L’Art Moderne a bénéficié cette année d’une très belle représentation à Artgenève. Voici quelques oeuvres sublimes des grands maîtres, qui ne cessent de nous éblouir: Hantaï (Gagosian), Soulages (Applicat-Prazant), Pol Bury (Laurentin), Bernard Buffet (Bailly) et un magnifique Alexandre Perrier, un peu plus ancien, chez Simon Studer Art.

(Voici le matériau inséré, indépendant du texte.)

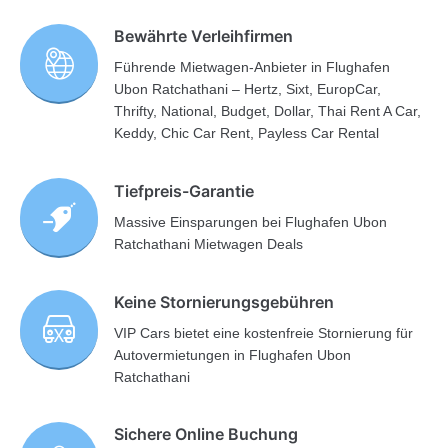
Bewährte Verleihfirmen
Führende Mietwagen-Anbieter in Flughafen
Ubon Ratchathani – Hertz, Sixt, EuropCar,
Thrifty, National, Budget, Dollar, Thai Rent A Car,
Keddy, Chic Car Rent, Payless Car Rental
Tiefpreis-Garantie
Massive Einsparungen bei Flughafen Ubon
Ratchathani Mietwagen Deals
Keine Stornierungsgebühren
VIP Cars bietet eine kostenfreie Stornierung für
Autovermietungen in Flughafen Ubon
Ratchathani
Sichere Online Buchung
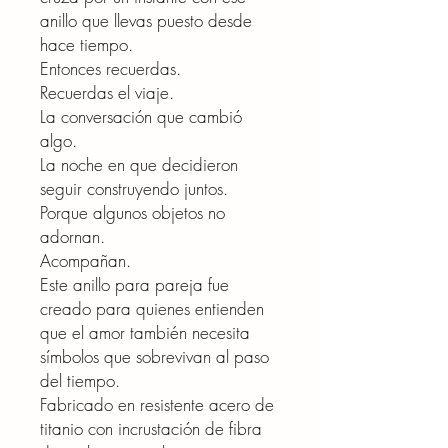
anillo que llevas puesto desde
hace tiempo.
Entonces recuerdas.
Recuerdas el viaje.
La conversación que cambió
algo.
La noche en que decidieron
seguir construyendo juntos.
Porque algunos objetos no
adornan.
Acompañan.
Este anillo para pareja fue
creado para quienes entienden
que el amor también necesita
símbolos que sobrevivan al paso
del tiempo.
Fabricado en resistente acero de
titanio con incrustación de fibra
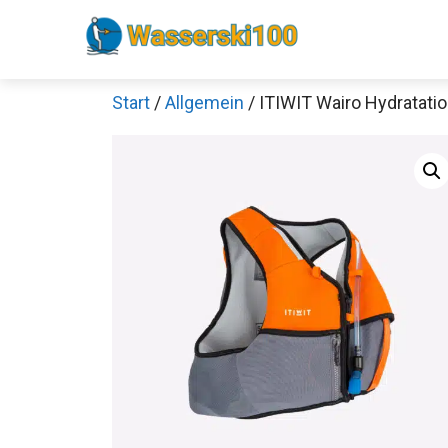
Zum
Inhalt
springen
Start
/
Allgemein
/ ITIWIT Wairo Hydratati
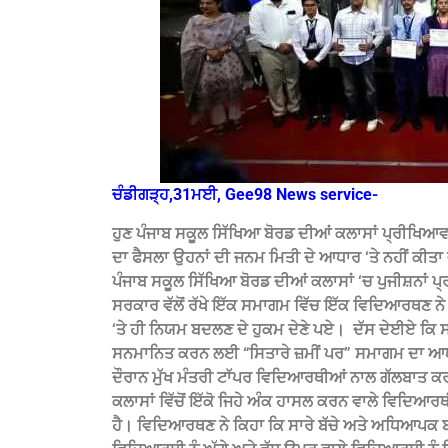
ਚੰਡੀਗੜ੍ਹ,31ਮਈ, Gee98 News service-
ਹੁਣ ਪੰਜਾਬ ਸਕੂਲ ਸਿੱਖਿਆ ਬੋਰਡ ਦੀਆਂ ਕਲਾਸਾਂ ਪ੍ਰੀਖਿਆਵਾ
ਦਾ ਫੈਸਲਾ ਉਹਨਾਂ ਦੀ ਜਨਮ ਮਿਤੀ ਦੇ ਆਧਾਰ ‘ਤੇ ਨਹੀਂ ਕੀਤਾ
ਪੰਜਾਬ ਸਕੂਲ ਸਿੱਖਿਆ ਬੋਰਡ ਦੀਆਂ ਕਲਾਸਾਂ ‘ਚ ਪੁਜੀਸ਼ਨਾ
ਸਰਕਾਰ ਵੱਲੋਂ ਰੱਖੇ ਇੱਕ ਸਮਾਗਮ ਵਿੱਚ ਇੱਕ ਵਿਦਿਆਰਥਣ ਨੇ ਮੁ
‘ਤੇ ਹੀ ਨਿਯਮ ਬਦਲਣ ਦੇ ਹੁਕਮ ਦੇਣੇ ਪਏ। ‌ ਦੱਸ ਦੇਈਏ ਕਿ ਸ
ਸਨਮਾਨਿਤ ਕਰਨ ਲਈ “ਸਿਤਾਰੇ ਜ਼ਮੀਂ ਪਰ” ਸਮਾਗਮ ਦਾ ਆਯ
ਦੌਰਾਨ ਮੁੱਖ ਮੰਤਰੀ ਟਾੱਪਰ ਵਿਦਿਆਰਥੀਆਂ ਨਾਲ ਗੱਲਬਾਤ 
ਕਲਾਸਾਂ ਵਿੱਚੋਂ ਇੱਕੋ ਜਿਹੇ ਅੰਕ ਹਾਸਲ ਕਰਨ ਵਾਲੇ ਵਿਦਿਆਰ
ਹੈ। ਵਿਦਿਆਰਥਣ ਨੇ ਕਿਹਾ ਕਿ ਸਾਰੇ ਬੱਚੇ ਅਤੇ ਅਧਿਆਪਕ 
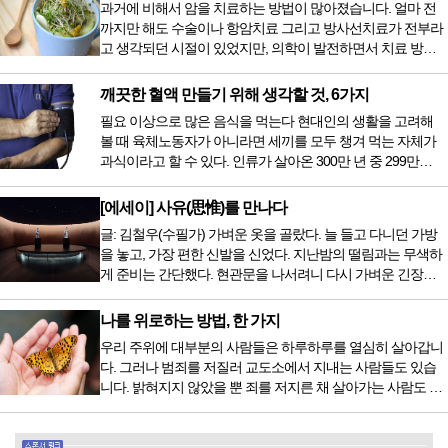
과거에 비해서 암을 치료하는 방법이 많아졌습니다. 얼마 전
까지만 해도 수술이나 항암치료 그리고 방사선치료가 전부라
고 생각되던 시절이 있었지만, 의학이 발전하면서 치료 방법
또한 다양해졌습니다. 최근 우리나라도 중입자 치료기가 들어
오면서 암을 치료하는 방법이 하나 더 추가되었습니다. 중입
깨끗한 혈액 만들기 위해 생각할 것, 6가지
자 치료를 받기 위해서는 일본이나 독일 등 중입자 치료기가
필요 이상으로 많은 음식을 먹는다 현대인의 생활을 고려해
있는 나라에 가서 힘들게 치료받았지만 얼마 전 국내 도입 후
볼 때 육체노동자가 아니라면 세끼를 모두 챙겨 먹는 자체가
전립선암 환자를 시작으로 중입자 치료기가 가동되었습니다.
과식이라고 할 수 있다. 인류가 살아온 300만 년 중 299만
치료 범위가 한정되어 모든 암 환자가 중입자 치료를 받을 수
9950년이 공복과 기아의 역사였는데 현대 들어서 아침, 점심,
는 없지만 치료...
저녁을 습관적으로 음식을 섭취한다. 게다가 밤늦은 시간까지
[에세이] 사유(思惟)를 만나다
음식을 먹거나, 아침에 식욕이 없는데도 ‘아침을 먹어야 하루
글: 김철우(수필가) 가벼운 옷을 골랐다. 늘 들고 다니던 가방
가 활기차다’라는 이야기에 사로잡혀 억지로 먹는 경우가 많
을 놓고, 가장 편한 신발을 신었다. 지난밤의 떨림과는 무색하
다. 식욕이 없다는 느낌은 본능이 보내는 신호다. 즉 먹어도 소
게 준비는 간단했다. 현관문을 나서려니 다시 가벼운 긴장감
화할 힘이 없다거나 더 이상 먹으면 혈액 안에 잉여물...
이 몰려왔다. 얼마나 보고 싶었던 전시였던가. 연극 무대의 첫
막이 열리기 전. 그 특유의 무대 냄새를 맡았을 때의 긴장감 같
나를 위로하는 방법, 한 가지
은 것이었다. 두 금동 미륵 반가사유상을 만나러 가는 길은 그
우리 주위에 대부분의 사람들은 하루하루를 열심히 살아갑니
렇게 시작됐다. 두 반가사유상을 알게 된 것은 몇 해 전이었다.
다. 그러나 범죄를 저질러 교도소에서 지내는 사람들도 있습
잡지의 발행인으로 독자에게 선보일 좋은 콘텐츠를 고민하던
니다. 밝혀지지 않았을 뿐 죄를 저지른 채 살아가는 사람도 있
중 우리 문화재를 하나씩 소개하고자...
을 것입니다. 우리나라 통계청 자료에서는 전체 인구의 3% 정
도가 범죄를 저지르며 교도소를 간다고 합니다. 즉 100명 중에
3명 정도가 나쁜 짓을 계속하면서 97명에게 크게 작게 피해를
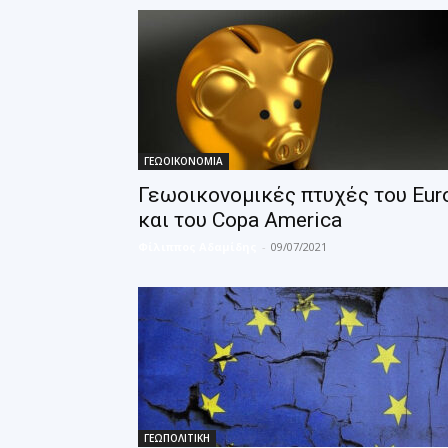
ΓΕΩΟΙΚΟΝΟΜΙΑ
Γεωοικονομικές πτυχές του Eur
και του Copa America
Φίλιππος Αδαμίδης
-
09/07/2021
ΓΕΩΠΟΛΙΤΙΚΗ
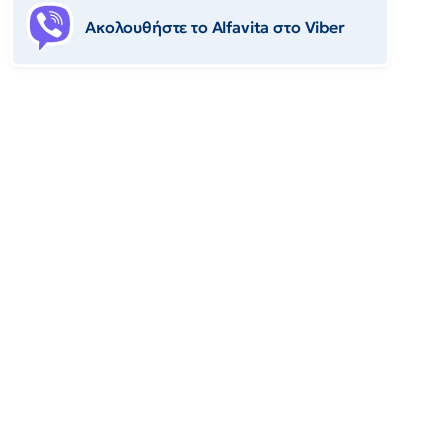
Ακολουθήστε το Αlfavita στο Viber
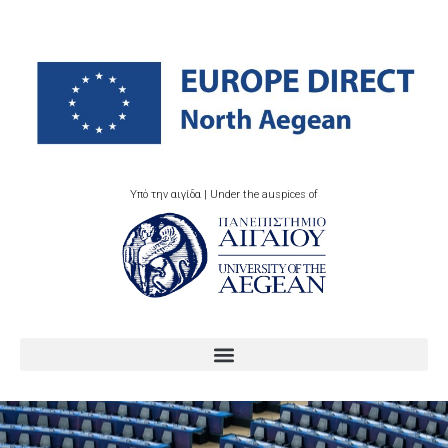
Υπό την αιγίδα | Under the auspices of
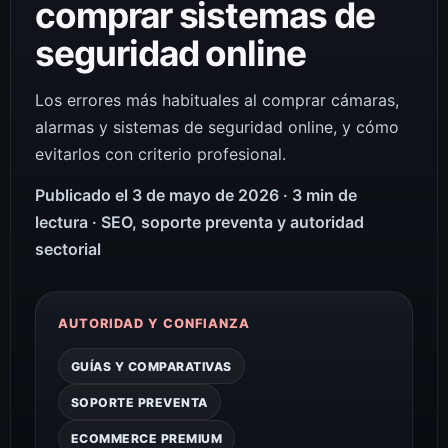
comprar sistemas de
seguridad online
Los errores más habituales al comprar cámaras,
alarmas y sistemas de seguridad online, y cómo
evitarlos con criterio profesional.
Publicado el 3 de mayo de 2026 · 3 min de
lectura · SEO, soporte preventa y autoridad
sectorial
AUTORIDAD Y CONFIANZA
GUÍAS Y COMPARATIVAS
SOPORTE PREVENTA
ECOMMERCE PREMIUM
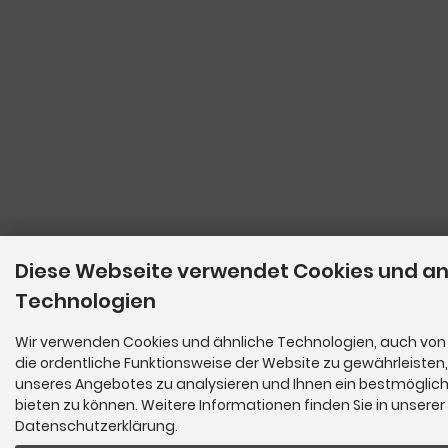
Diese Webseite verwendet Cookies und a
Technologien
Wir verwenden Cookies und ähnliche Technologien, auch von 
die ordentliche Funktionsweise der Website zu gewährleisten
unseres Angebotes zu analysieren und Ihnen ein bestmöglich
bieten zu können. Weitere Informationen finden Sie in unserer
Datenschutzerklärung.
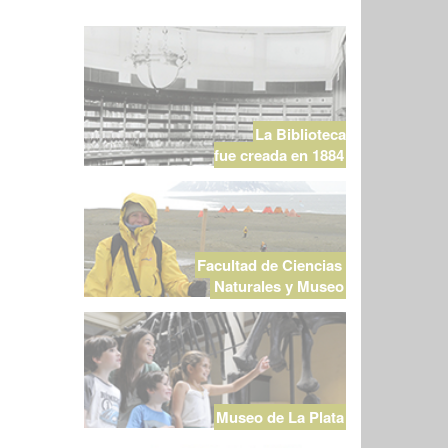
La Biblioteca
fue creada en 1884
Facultad de Ciencias
Naturales y Museo
Museo de La Plata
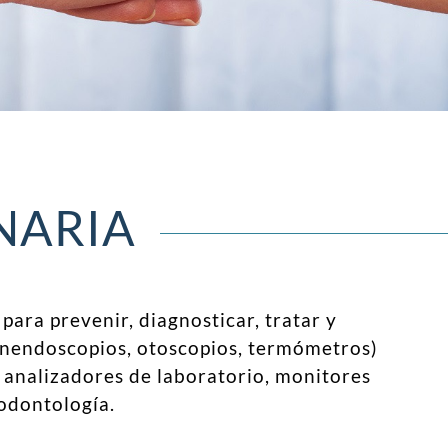
NARIA
para prevenir, diagnosticar, tratar y
fonendoscopios, otoscopios, termómetros)
 analizadores de laboratorio, monitores
 odontología.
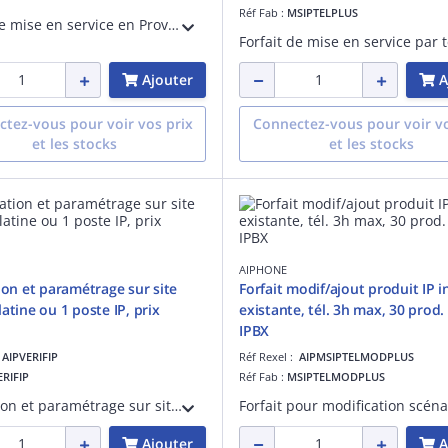
Réf Fab :
MSIPTELPLUS
Forfait de mise en service en Province avec déplacement du technicien Aiphone, pour les produits en IP de la gamme IX ou IXG
Ajouter
A
tez-vous pour voir vos prix
Connectez-vous pour voir vo
et les stocks
et les stocks
AIPHONE
tion et paramétrage sur site
Forfait modif/ajout produit IP i
atine ou 1 poste IP, prix
existante, tél. 3h max, 30 prod.
IPBX
:
AIPVERIFIP
Réf Rexel :
AIPMSIPTELMODPLUS
ERIFIP
Réf Fab :
MSIPTELMODPLUS
Vérification et paramétrage sur site par le technicien Aiphone pour une platine ou un poste en IP, prix unitaire
Ajouter
A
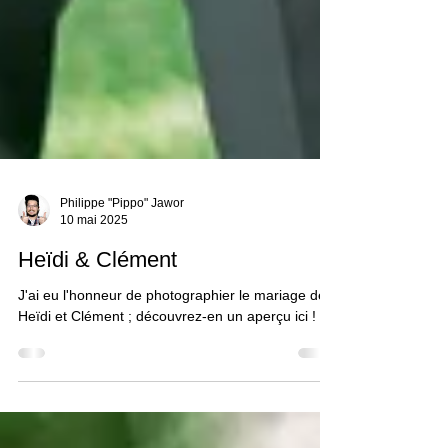
Philippe "Pippo" Jawor
10 mai 2025
Heïdi & Clément
J'ai eu l'honneur de photographier le mariage de
Heïdi et Clément ; découvrez-en un aperçu ici !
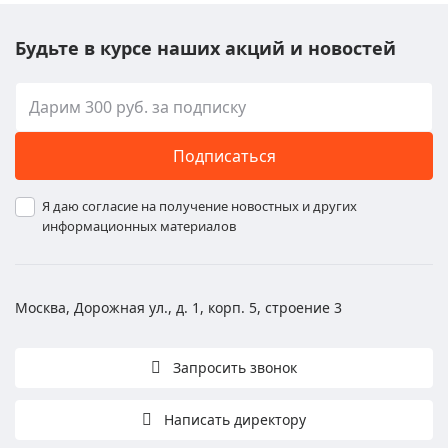
Будьте в курсе наших акций и новостей
Подписаться
Я даю согласие на получение новостных и других
информационных материалов
Москва, Дорожная ул., д. 1, корп. 5, строение 3
Запросить звонок
Написать директору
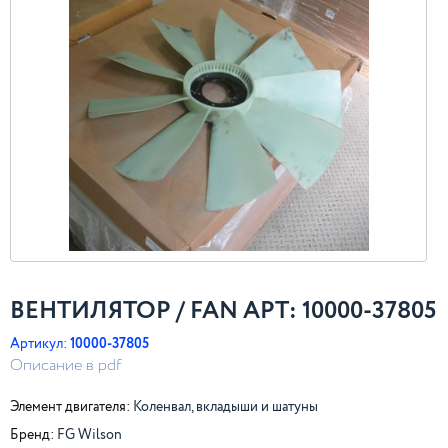
ВЕНТИЛЯТОР / FAN АРТ: 10000-37805
Артикул:
10000-37805
Описание в pdf
Элемент двигателя:
Коленвал, вкладыши и шатуны
Бренд:
FG Wilson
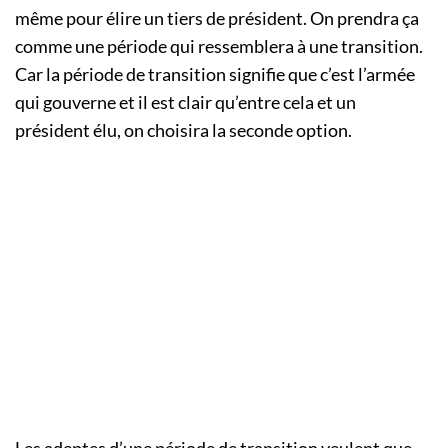
même pour élire un tiers de président. On prendra ça
comme une période qui ressemblera à une transition.
Car la période de transition signifie que c’est l’armée
qui gouverne et il est clair qu’entre cela et un
président élu, on choisira la seconde option.
Les adeptes d’une période de transition veulent que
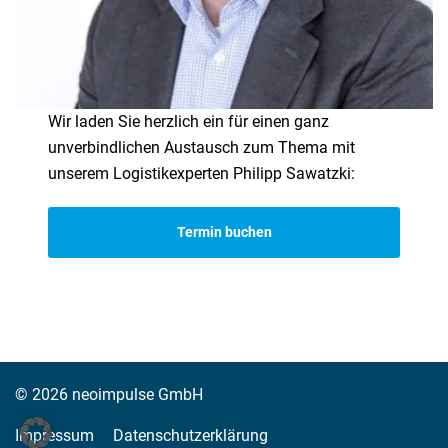
Wir laden Sie herzlich ein für einen ganz
unverbindlichen Austausch zum Thema mit
unserem Logistikexperten Philipp Sawatzki:
Termin buchen
© 2026 neoimpulse GmbH
Impressum
Datenschutzerklärung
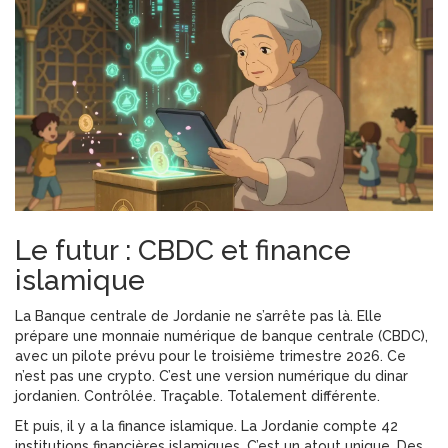
Le futur : CBDC et finance
islamique
La Banque centrale de Jordanie ne s’arrête pas là. Elle
prépare une monnaie numérique de banque centrale (CBDC),
avec un pilote prévu pour le troisième trimestre 2026. Ce
n’est pas une crypto. C’est une version numérique du dinar
jordanien. Contrôlée. Traçable. Totalement différente.
Et puis, il y a la finance islamique. La Jordanie compte 42
institutions financières islamiques. C’est un atout unique. Des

Un livre d’Artiste exceptionnel était présenté par Céline Fribourg sur le stand des éditions Take5. Créé avec l’artiste Joan Fontcuberta, il traite de la mémoire, la détérioration des images à travers le temps et la résilience. Le magnifique boitier en bois et miroir a été conçu par Jérome Blanc. Trois magnifiques textes, écrits par Zeno Bianu, Joan Fontcuberta et Céline Fribourg, ainsi que seize grands tirages (42 cm x 28 cm) photographiques réalisés par Joan Fontcuberta, illustrent le propos. Plus qu’un livre, une oeuvre d’Art à part entière!
Et le design? Je retrouve avec grand plaisir le talentueux designer Philippe Cramer qui présente sur son stand des mobiles muraux, de très beaux objets incrustés d’or et une console en marbre noir et blanc magnifique!
A l’année prochaine pour fêter les dix ans d’Artgenève !!